- **TASK INSTRUCTIONS**
Continue the interview on Copenhagen's low-carbon finance from the point where the text below stops.

- **TEXT UNDER STUDY**
Klaus Bundgaard, an energy specialist at the City of Copenhagen’s Climate Department, is one of a growing number of city players seeking novel ways to unlock finance for low carbon projects. The Daily Planet caught up with him, following the Climate-KIC Green Finance workshop in the city of Gothenburg in March.
DP: Some cities like Gothenburg have pioneered the use of green bonds for their low carbon projects. What are the green finance options that Copenhagen is looking at?
KB: Green bonds will probably not become that relevant for Copenhagen. [Instead] we already have some kind of bonds within our utility companies. They can invest in energy supply through a government municipal fund called KommuneKredit. However, green bonds can be really interesting when you look into energy efficiency and mobility. They are two areas that we struggle to finance. As far as I understand, most of these investments in energy efficiency with green bonds are for new buildings, while we have a higher focus on creating energy reduction on existing building stock. That’s why we struggle because in the end when we are developing various buildings in Copenhagen they need to live up to the building regulations, which are quite advanced. With the transport sector, we invest [and have funds for] bike lanes, but it’s more in private mobility like electric vehicles and these kinds of things that we struggle with.
DP: What sort of low-carbon projects has Copenhagen been able to finance up until now and how?
KB: [For low carbon energy supply and production] we are working very close together with utility companies who can make investment through the government municipal fund KommuneKredit. Slowly our combined power and heat is being converted to biomass. We are also seeing that the district heating is being expanded. We are doing a project with sea cooling instead of using electricity. That’s also somewhat decent investment our utility companies can do through the municipal fund.

Stored data:
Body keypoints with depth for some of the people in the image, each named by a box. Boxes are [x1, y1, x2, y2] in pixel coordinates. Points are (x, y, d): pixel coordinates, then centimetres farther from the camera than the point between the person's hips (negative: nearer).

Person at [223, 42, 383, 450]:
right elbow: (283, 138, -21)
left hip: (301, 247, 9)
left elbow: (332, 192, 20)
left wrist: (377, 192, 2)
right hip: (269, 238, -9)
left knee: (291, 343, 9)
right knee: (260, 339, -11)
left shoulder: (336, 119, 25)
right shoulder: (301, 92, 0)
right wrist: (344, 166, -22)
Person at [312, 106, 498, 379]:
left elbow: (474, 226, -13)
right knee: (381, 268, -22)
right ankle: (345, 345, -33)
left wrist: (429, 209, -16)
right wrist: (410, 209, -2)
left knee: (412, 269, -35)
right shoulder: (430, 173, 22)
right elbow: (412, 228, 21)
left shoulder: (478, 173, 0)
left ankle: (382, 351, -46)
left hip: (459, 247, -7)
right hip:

- **ANSWER AREA**
With things like bike lanes, we can actually get the money from the politicians because bike lanes are such important infrastructure of Copenhagen, probably more than the roads. You will always get this kind of money when it’s such an huge part of the infrastructure. Of course we would also sometimes like to get more money for it so we can expand and get more cyclists on bicycles and out of cars. One of the reasons we’re trying to work together with Climate-KIC is to have more focused and innovative thinking on how to finance new projects — that’s why we’re working together on our annual conference so we can actually find some new solutions for how to finance certain initiatives.
DP: What were your key takeaways from the Climate-KIC green finance workshop in Gothenburg?
KB: The thing that was really interesting to hear, that we had also experienced in our municipality, was that when a municipality gets a certain size, then it’s more difficult to speak with different departments. I don’t work closely with our financial department. In fact, I sit in our urban development centre, where all of us are focused on how the city can develop, both mobility wise, and also with climate and climate adaptation and all these kind of things. Of course, we work closely together with other parts of the municipality, but not specifically the financial department.
I think we could have a closer collaboration there because they are quite important when you want to start up new projects and so on. I think that was very interesting with the Gothenburg case. I think there was [just] one level between the departments. It’s because they were meeting, and talking about finance and sustainability, that they created the green bonds. I think this is a great thing for Gothenburg to do.